## Data under study
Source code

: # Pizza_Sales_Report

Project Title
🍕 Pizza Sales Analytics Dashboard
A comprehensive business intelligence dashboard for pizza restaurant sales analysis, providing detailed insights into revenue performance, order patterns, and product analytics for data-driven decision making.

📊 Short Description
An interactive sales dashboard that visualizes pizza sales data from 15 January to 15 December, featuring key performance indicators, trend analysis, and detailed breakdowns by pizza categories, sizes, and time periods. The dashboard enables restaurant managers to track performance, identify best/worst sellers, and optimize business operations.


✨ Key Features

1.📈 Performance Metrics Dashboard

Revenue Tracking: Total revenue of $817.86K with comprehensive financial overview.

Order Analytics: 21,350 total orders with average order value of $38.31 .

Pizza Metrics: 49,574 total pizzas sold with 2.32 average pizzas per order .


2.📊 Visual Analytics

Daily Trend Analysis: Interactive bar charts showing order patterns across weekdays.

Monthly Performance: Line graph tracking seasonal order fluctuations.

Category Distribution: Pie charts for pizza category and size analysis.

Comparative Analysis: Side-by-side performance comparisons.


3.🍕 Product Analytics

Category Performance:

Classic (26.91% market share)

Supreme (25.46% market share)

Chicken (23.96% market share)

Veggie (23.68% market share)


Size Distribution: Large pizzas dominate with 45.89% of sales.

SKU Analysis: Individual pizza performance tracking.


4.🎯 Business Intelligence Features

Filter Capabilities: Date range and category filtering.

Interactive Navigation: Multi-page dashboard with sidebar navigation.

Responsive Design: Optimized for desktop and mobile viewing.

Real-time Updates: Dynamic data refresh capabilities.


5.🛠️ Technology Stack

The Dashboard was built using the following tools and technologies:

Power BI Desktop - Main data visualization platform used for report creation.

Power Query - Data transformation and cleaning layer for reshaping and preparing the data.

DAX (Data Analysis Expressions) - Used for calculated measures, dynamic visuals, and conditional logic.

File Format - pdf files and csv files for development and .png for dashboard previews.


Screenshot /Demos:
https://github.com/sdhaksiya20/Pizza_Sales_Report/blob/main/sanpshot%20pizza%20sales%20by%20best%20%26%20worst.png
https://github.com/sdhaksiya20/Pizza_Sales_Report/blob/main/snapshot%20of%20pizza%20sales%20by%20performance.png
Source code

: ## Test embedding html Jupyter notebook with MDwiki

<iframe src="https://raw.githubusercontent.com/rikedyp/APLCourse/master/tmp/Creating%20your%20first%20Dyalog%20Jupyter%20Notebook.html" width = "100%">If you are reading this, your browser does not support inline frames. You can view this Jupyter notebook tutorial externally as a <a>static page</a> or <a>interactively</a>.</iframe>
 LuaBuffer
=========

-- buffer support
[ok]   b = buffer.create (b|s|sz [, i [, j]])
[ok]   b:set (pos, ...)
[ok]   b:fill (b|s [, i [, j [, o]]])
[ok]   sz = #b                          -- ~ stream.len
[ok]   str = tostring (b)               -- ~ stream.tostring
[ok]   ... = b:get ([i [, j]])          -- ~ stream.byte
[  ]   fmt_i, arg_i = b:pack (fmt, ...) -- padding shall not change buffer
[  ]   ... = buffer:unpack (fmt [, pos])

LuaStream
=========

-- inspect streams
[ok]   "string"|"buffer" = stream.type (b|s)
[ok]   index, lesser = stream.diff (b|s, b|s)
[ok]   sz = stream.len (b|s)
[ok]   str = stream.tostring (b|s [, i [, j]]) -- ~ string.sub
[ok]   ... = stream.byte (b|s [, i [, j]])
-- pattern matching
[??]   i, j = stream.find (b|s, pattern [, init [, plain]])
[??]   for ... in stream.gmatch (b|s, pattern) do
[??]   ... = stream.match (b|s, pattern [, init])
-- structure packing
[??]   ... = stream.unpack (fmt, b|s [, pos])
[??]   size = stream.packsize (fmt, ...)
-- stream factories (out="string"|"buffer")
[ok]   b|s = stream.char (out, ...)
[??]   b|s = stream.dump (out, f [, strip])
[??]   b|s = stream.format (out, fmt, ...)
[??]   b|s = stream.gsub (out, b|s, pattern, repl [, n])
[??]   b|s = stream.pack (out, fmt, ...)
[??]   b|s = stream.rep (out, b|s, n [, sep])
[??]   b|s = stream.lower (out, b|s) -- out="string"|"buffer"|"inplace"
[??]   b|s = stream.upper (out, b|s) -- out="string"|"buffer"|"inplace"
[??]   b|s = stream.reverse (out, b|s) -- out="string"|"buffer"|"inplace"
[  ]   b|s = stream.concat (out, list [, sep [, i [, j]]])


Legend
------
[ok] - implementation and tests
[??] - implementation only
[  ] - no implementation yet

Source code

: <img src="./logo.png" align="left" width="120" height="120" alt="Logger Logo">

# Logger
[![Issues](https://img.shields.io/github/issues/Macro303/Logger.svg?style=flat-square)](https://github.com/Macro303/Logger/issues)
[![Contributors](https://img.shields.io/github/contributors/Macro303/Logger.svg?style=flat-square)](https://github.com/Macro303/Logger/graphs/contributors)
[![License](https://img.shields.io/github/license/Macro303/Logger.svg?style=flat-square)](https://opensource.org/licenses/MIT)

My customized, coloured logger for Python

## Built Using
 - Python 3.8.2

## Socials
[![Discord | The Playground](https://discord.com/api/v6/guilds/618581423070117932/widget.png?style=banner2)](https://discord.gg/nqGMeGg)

## Exercise goal
Transcribe every one of the records above line for line, preserving each character, symbol, and blank line unchanged.

## Result of the task
Source code

: # Pizza_Sales_Report

Project Title
🍕 Pizza Sales Analytics Dashboard
A comprehensive business intelligence dashboard for pizza restaurant sales analysis, providing detailed insights into revenue performance, order patterns, and product analytics for data-driven decision making.

📊 Short Description
An interactive sales dashboard that visualizes pizza sales data from 15 January to 15 December, featuring key performance indicators, trend analysis, and detailed breakdowns by pizza categories, sizes, and time periods. The dashboard enables restaurant managers to track performance, identify best/worst sellers, and optimize business operations.


✨ Key Features

1.📈 Performance Metrics Dashboard

Revenue Tracking: Total revenue of $817.86K with comprehensive financial overview.

Order Analytics: 21,350 total orders with average order value of $38.31 .

Pizza Metrics: 49,574 total pizzas sold with 2.32 average pizzas per order .


2.📊 Visual Analytics

Daily Trend Analysis: Interactive bar charts showing order patterns across weekdays.

Monthly Performance: Line graph tracking seasonal order fluctuations.

Category Distribution: Pie charts for pizza category and size analysis.

Comparative Analysis: Side-by-side performance comparisons.


3.🍕 Product Analytics

Category Performance:

Classic (26.91% market share)

Supreme (25.46% market share)

Chicken (23.96% market share)

Veggie (23.68% market share)


Size Distribution: Large pizzas dominate with 45.89% of sales.

SKU Analysis: Individual pizza performance tracking.


4.🎯 Business Intelligence Features

Filter Capabilities: Date range and category filtering.

Interactive Navigation: Multi-page dashboard with sidebar navigation.

Responsive Design: Optimized for desktop and mobile viewing.

Real-time Updates: Dynamic data refresh capabilities.


5.🛠️ Technology Stack

The Dashboard was built using the following tools and technologies:

Power BI Desktop - Main data visualization platform used for report creation.

Power Query - Data transformation and cleaning layer for reshaping and preparing the data.

DAX (Data Analysis Expressions) - Used for calculated measures, dynamic visuals, and conditional logic.

File Format - pdf files and csv files for development and .png for dashboard previews.


Screenshot /Demos:
https://github.com/sdhaksiya20/Pizza_Sales_Report/blob/main/sanpshot%20pizza%20sales%20by%20best%20%26%20worst.png
https://github.com/sdhaksiya20/Pizza_Sales_Report/blob/main/snapshot%20of%20pizza%20sales%20by%20performance.png
Source code

: ## Test embedding html Jupyter notebook with MDwiki

<iframe src="https://raw.githubusercontent.com/rikedyp/APLCourse/master/tmp/Creating%20your%20first%20Dyalog%20Jupyter%20Notebook.html" width = "100%">If you are reading this, your browser does not support inline frames. You can view this Jupyter notebook tutorial externally as a <a>static page</a> or <a>interactively</a>.</iframe>
 LuaBuffer
=========

-- buffer support
[ok]   b = buffer.create (b|s|sz [, i [, j]])
[ok]   b:set (pos, ...)
[ok]   b:fill (b|s [, i [, j [, o]]])
[ok]   sz = #b                          -- ~ stream.len
[ok]   str = tostring (b)               -- ~ stream.tostring
[ok]   ... = b:get ([i [, j]])          -- ~ stream.byte
[  ]   fmt_i, arg_i = b:pack (fmt, ...) -- padding shall not change buffer
[  ]   ... = buffer:unpack (fmt [, pos])

LuaStream
=========

-- inspect streams
[ok]   "string"|"buffer" = stream.type (b|s)
[ok]   index, lesser = stream.diff (b|s, b|s)
[ok]   sz = stream.len (b|s)
[ok]   str = stream.tostring (b|s [, i [, j]]) -- ~ string.sub
[ok]   ... = stream.byte (b|s [, i [, j]])
-- pattern matching
[??]   i, j = stream.find (b|s, pattern [, init [, plain]])
[??]   for ... in stream.gmatch (b|s, pattern) do
[??]   ... = stream.match (b|s, pattern [, init])
-- structure packing
[??]   ... = stream.unpack (fmt, b|s [, pos])
[??]   size = stream.packsize (fmt, ...)
-- stream factories (out="string"|"buffer")
[ok]   b|s = stream.char (out, ...)
[??]   b|s = stream.dump (out, f [, strip])
[??]   b|s = stream.format (out, fmt, ...)
[??]   b|s = stream.gsub (out, b|s, pattern, repl [, n])
[??]   b|s = stream.pack (out, fmt, ...)
[??]   b|s = stream.rep (out, b|s, n [, sep])
[??]   b|s = stream.lower (out, b|s) -- out="string"|"buffer"|"inplace"
[??]   b|s = stream.upper (out, b|s) -- out="string"|"buffer"|"inplace"
[??]   b|s = stream.reverse (out, b|s) -- out="string"|"buffer"|"inplace"
[  ]   b|s = stream.concat (out, list [, sep [, i [, j]]])


Legend
------
[ok] - implementation and tests
[??] - implementation only
[  ] - no implementation yet

Source code

: <img src="./logo.png" align="left" width="120" height="120" alt="Logger Logo">

# Logger
[![Issues](https://img.shields.io/github/issues/Macro303/Logger.svg?style=flat-square)](https://github.com/Macro303/Logger/issues)
[![Contributors](https://img.shields.io/github/contributors/Macro303/Logger.svg?style=flat-square)](https://github.com/Macro303/Logger/graphs/contributors)
[![License](https://img.shields.io/github/license/Macro303/Logger.svg?style=flat-square)](https://opensource.org/licenses/MIT)

My customized, coloured logger for Python

## Built Using
 - Python 3.8.2

## Socials
[![Discord | The Playground](https://discord.com/api/v6/guilds/618581423070117932/widget.png?style=banner2)](https://discord.gg/nqGMeGg)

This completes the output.